Unlike the US banks, a number of banking systems in Europe (especially in the periphery) are still in the process of improving asset quality and building capital. These would be the most vulnerable to a deterioration in economic sentiment and fundamentals in Europe or their domestic markets. Given that, the European banking system today is in a much stronger position fundamentally than at any time in the last decade. Since the crisis, European banks have built more than €700 billion in capital, nearly quadrupled their CET1 ratios (to 14.2% at the end of 1Q18) and reduced their NPL ratios to 3.9% from a peak of around 7% in 2015.
With these points in mind, our strategy emphasizes a quality bias to select banks with low risk business models in strong countries with healthy banking systems.
Staying on Offense
As is always the case with markets, the risks are two-sided. Given the intense focus on trade tensions recently, market prices may already reflect some of the downside risks. It could very well be the case that we have now seen the worst of the trade tensions, and that what has been announced thus far proves to be manageable for the US and the global economy. The news on trade could even improve from here, either due to a negotiated détente or possibly some kind of agreement in other trade areas. Any such positive development would presumably provide some support for spread sectors.
However, one can’t ignore the possibility that trade tensions may worsen. If tensions were to continue to escalate, it is not unreasonable to expect further pressure on spread sectors. This risk case underscores the need for diversified portfolios. As our Chief Investment Officer Ken Leech has argued over the past few years, USTs remain the best diversifying hedge in a broad fixed-income portfolio, and this is especially applicable in the event of a trade war.

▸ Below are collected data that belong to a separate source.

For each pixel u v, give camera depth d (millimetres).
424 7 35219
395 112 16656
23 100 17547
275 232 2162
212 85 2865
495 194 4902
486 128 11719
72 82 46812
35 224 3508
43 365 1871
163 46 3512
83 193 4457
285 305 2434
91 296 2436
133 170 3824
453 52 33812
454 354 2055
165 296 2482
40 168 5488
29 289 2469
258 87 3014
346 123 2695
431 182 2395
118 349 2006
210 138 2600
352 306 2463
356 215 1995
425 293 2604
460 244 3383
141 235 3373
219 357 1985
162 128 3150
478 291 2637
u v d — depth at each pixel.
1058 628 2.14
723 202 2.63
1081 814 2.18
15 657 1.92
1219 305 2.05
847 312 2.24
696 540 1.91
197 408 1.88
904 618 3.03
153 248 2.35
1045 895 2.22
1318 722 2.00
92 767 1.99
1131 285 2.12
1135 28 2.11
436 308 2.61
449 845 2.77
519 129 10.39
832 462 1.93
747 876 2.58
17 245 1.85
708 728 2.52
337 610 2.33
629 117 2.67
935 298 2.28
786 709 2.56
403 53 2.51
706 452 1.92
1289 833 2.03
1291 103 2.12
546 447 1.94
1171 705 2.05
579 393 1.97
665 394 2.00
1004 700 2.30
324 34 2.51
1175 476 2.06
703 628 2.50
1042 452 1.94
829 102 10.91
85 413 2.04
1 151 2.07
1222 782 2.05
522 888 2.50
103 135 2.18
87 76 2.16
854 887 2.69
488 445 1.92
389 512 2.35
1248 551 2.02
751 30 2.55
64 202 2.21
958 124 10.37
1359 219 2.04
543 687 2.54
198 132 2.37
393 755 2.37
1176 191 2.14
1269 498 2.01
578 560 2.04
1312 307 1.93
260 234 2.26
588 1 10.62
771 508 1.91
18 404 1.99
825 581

From a spread sector standpoint, positioning our portfolios against such a risk is driven very much by individual issuer views which we have outlined in this note. We would argue that the better diversified a company is geographically and by segment, the more scope it has to address trade threats and weather the storm. All else being equal, it will be the larger companies that outperform in such an environment.
- GDP impact: US (-0.8%); Emerging Asia (-0.7%); Latin America and Japan (-0.6%); the eurozone and the rest of the world (-0.3%). IMF G-20 Surveillance Note, “The Global Impact of Escalating Trade Tensions,” July 2018.
- Under Section 301 of the Trade Act of 1974, the US can impose trade sanctions on foreign countries that violate trade agreements or engage in unfair trade practices. If negotiations to address the issue fail, the US may take action to raise import duties on the foreign country’s products as a means to rebalance lost concessions.